Endothelial-driven increase in plasma thrombin generation characterising a new hypercoagulable phenotype in acute heart failure.

BACKGROUND: Subjects with heart failure (HF) are at higher risk of developing thrombosis. We investigated whether endothelium activation and inflammation induce a prothrombotic biological profile in patients with acute decompensated HF (ADHF) and sinus rhythm.
METHODS: Our prospective study included 34 ADHF patients, 30 patients with stable chronic HF (CHF) and 30 control inpatients without HF. In vitro thrombin generation and its downregulation by activated protein C (APC) was monitored by calibrated automated thrombography at hospital admission, at the day of discharge and after discharge, following at least six weeks of clinical stability.

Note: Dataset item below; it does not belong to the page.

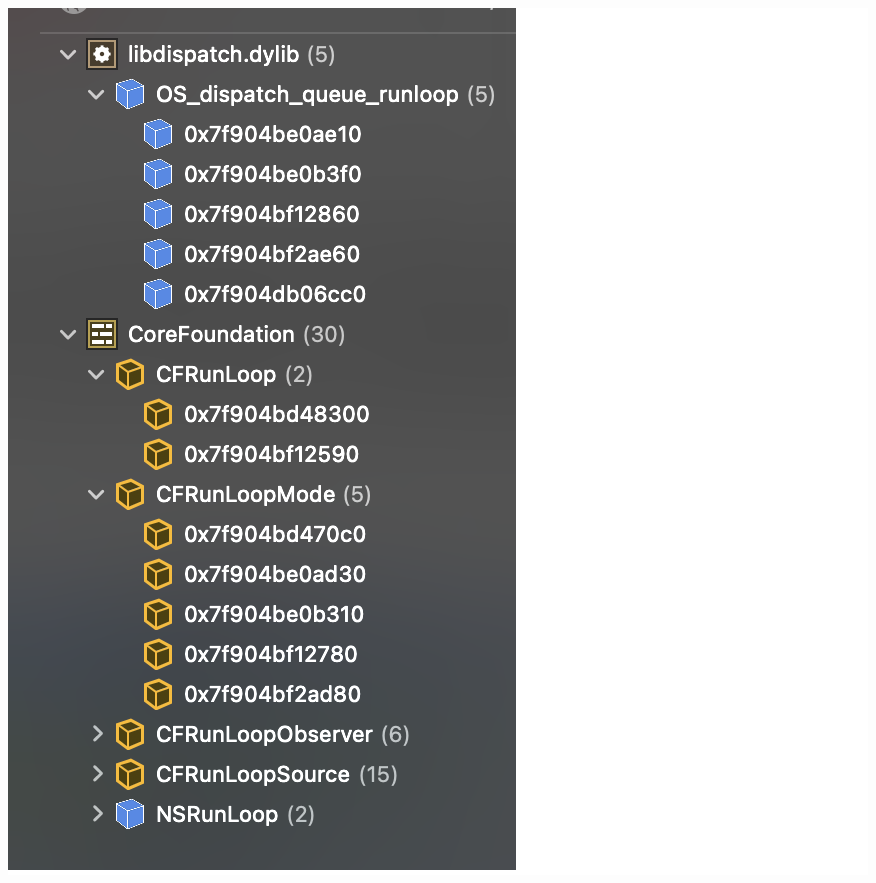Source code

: ![Swifts-30-Projects%20-%2002%206090b5a947464d8f9908922a19f57c83/Untitled%203.png](Swifts-30-Projects%20-%2002%206090b5a947464d8f9908922a19f57c83/Untitled%203.png)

Circulating endothelium-derived extracellular vesicles (eEVs) were quantified by flow cytometry and nucleosomes by ELISA.
RESULTS: Thrombin generation is increased and APC sensitivity is decreased independently of platelets in ADHF at admission compared to controls (p < 0.01). Thrombin generation was also increased in CHF but only in the presence of platelets. Plasma markers of endothelium activation (von Willebrand factor, factor VIII, procoagulant eEVs and circulating nucleosomes) and the ability of plasmas to induce neutrophil extracellular trap formation in control neutrophils are elevated in ADHF at admission compared to controls (p < 0.001). In-hospital prothrombotic changes in ADHF improved significantly at the post-discharge time-point. Circulating nucleosomes were positively correlated with APC sensitivity (p = 0.013) and annexin-V-positive eEVs (p = 0.004).

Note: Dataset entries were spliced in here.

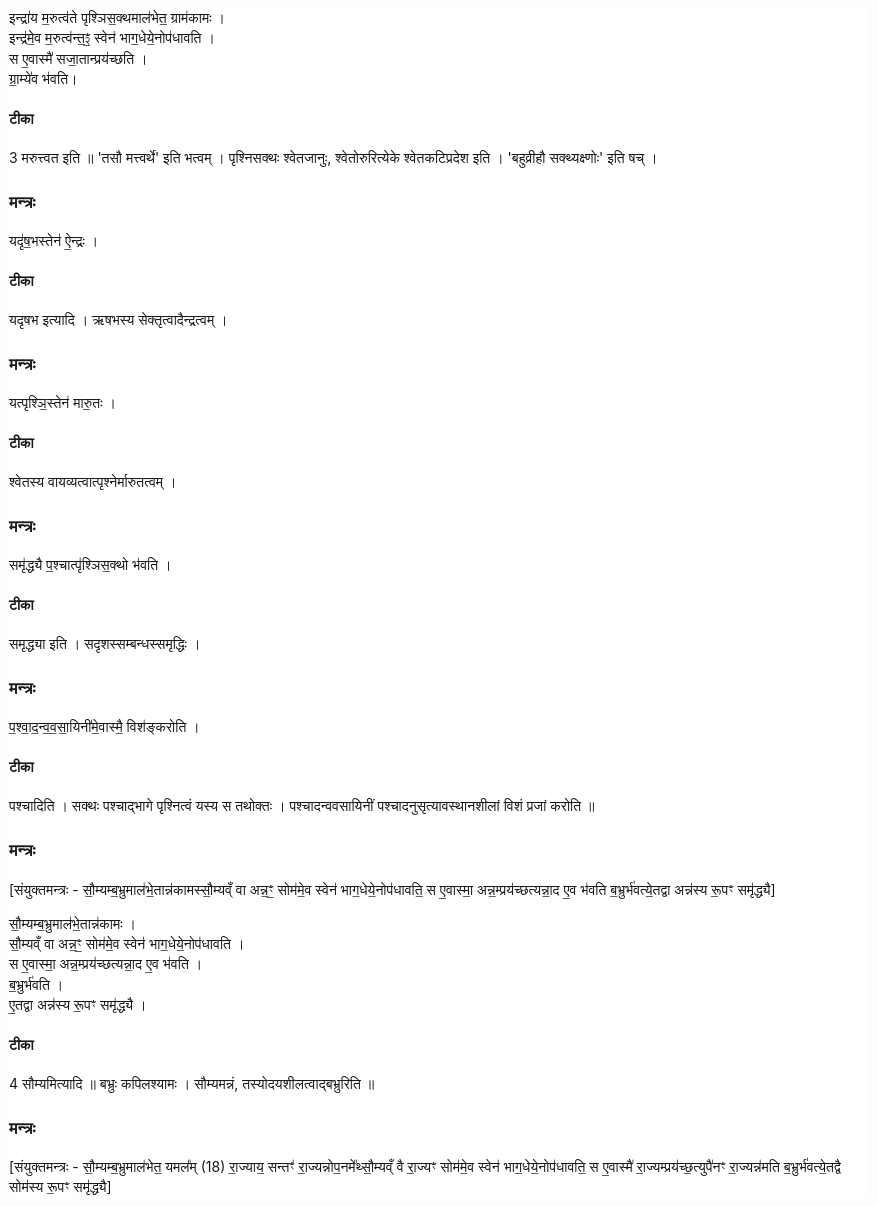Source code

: इन्द्रा॑य म॒रुत्व॑ते पृश्ञिस॒क्थमाल॑भेत॒ ग्राम॑कामः ।  
इन्द्र॑मे॒व म॒रुत्व॑न्त॒ꣵ॒ स्वेन॑ भाग॒धेये॒नोप॑धावति ।  
स ए॒वास्मै॑ सजा॒तान्प्रय॑च्छति ।   
ग्रा॒म्ये॑व भ॑वति।



####  टीका
3 मरुत्त्वत इति ॥ 'तसौ मत्त्वर्थे' इति भत्वम् । पृश्निसक्थः श्वेतजानुः, श्वेतोरुरित्येके श्वेतकटिप्रदेश इति । 'बहुव्रीहौ सक्थ्यक्ष्णोः' इति षच् ।
###   मन्त्रः
यदृ॑ष॒भस्तेन॑  ऐ॒न्द्रः ।

####  टीका
यदृषभ इत्यादि । ऋषभस्य सेक्तृत्वादैन्द्रत्वम् ।

###   मन्त्रः
यत्पृश्ञि॒स्तेन॑ मारु॒तः ।

####  टीका
श्वेतस्य वायव्यत्वात्पृश्नेर्मारुतत्वम् ।
###   मन्त्रः
समृ॑द्ध्यै प॒श्चात्पृ॑श्ञिस॒क्थो भ॑वति ।  
####  टीका
समृद्ध्या इति । सदृशस्सम्बन्धस्समृद्धिः ।
###   मन्त्रः
प॒श्वा॒द॒न्व॒व॒सा॒यिनी॑मे॒वास्मै॒ विश॑ङ्करोति ।
####  टीका
पश्चादिति । सक्थः पश्चाद्भागे पृश्नित्वं यस्य स तथोक्तः । पश्चादन्ववसायिनीं पश्चादनुसृत्यावस्थानशीलां विशं प्रजां करोति ॥

###   मन्त्रः
[संयुक्तमन्त्रः  - सौ॒म्यम्ब॒भ्रुमाल॑भे॒तान्न॑कामस्सौ॒म्यव्ँ वा अन्न॒ꣳ॒ सोम॑मे॒व स्वेन॑ भाग॒धेये॒नोप॑धावति॒  स ए॒वास्मा॒ अन्न॒म्प्रय॑च्छत्यन्ना॒द ए॒व भ॑वति ब॒भ्रुर्भ॑वत्ये॒तद्वा अन्न॑स्य रू॒पꣳ समृ॑द्ध्यै]  

सौ॒म्यम्ब॒भ्रुमाल॑भे॒तान्न॑कामः ।  
सौ॒म्यव्ँ वा अन्न॒ꣳ॒ सोम॑मे॒व स्वेन॑ भाग॒धेये॒नोप॑धावति ।  
स ए॒वास्मा॒ अन्न॒म्प्रय॑च्छत्यन्ना॒द ए॒व भ॑वति ।   
ब॒भ्रुर्भ॑वति ।   
ए॒तद्वा अन्न॑स्य रू॒पꣳ समृ॑द्ध्यै ।

####  टीका
4 सौम्यमित्यादि ॥ बभ्रुः कपिलश्यामः । सौम्यमन्नं, तस्योदयशीलत्वाद्बभ्रुरिति ॥

###   मन्त्रः
[संयुक्तमन्त्रः  - सौ॒म्यम्ब॒भ्रुमाल॑भेत॒ यमल᳚म् (18)  रा॒ज्याय॒ सन्तꣳ॑ रा॒ज्यन्नोप॒नमे᳚थ्सौ॒म्यव्ँ वै रा॒ज्यꣳ सोम॑मे॒व स्वेन॑ भाग॒धेये॒नोप॑धावति॒ स ए॒वास्मै॑ रा॒ज्यम्प्रय॑च्छ॒त्युपै॑नꣳ रा॒ज्यन्न॑मति ब॒भ्रुर्भ॑वत्ये॒तद्वै सोम॑स्य रू॒पꣳ समृ॑द्ध्यै]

CONCLUSIONS: This proof-of-concept study identified an endothelial-driven hypercoagulable phenotype at the acute phase of decompensated HF contrasting with the platelet-dependent prothrombotic state in CHF. These results highlighted a cross-talk between circulating eEVs and nucleosomes, procoagulant factors and impairment of the APC anticoagulant activity in ADHF.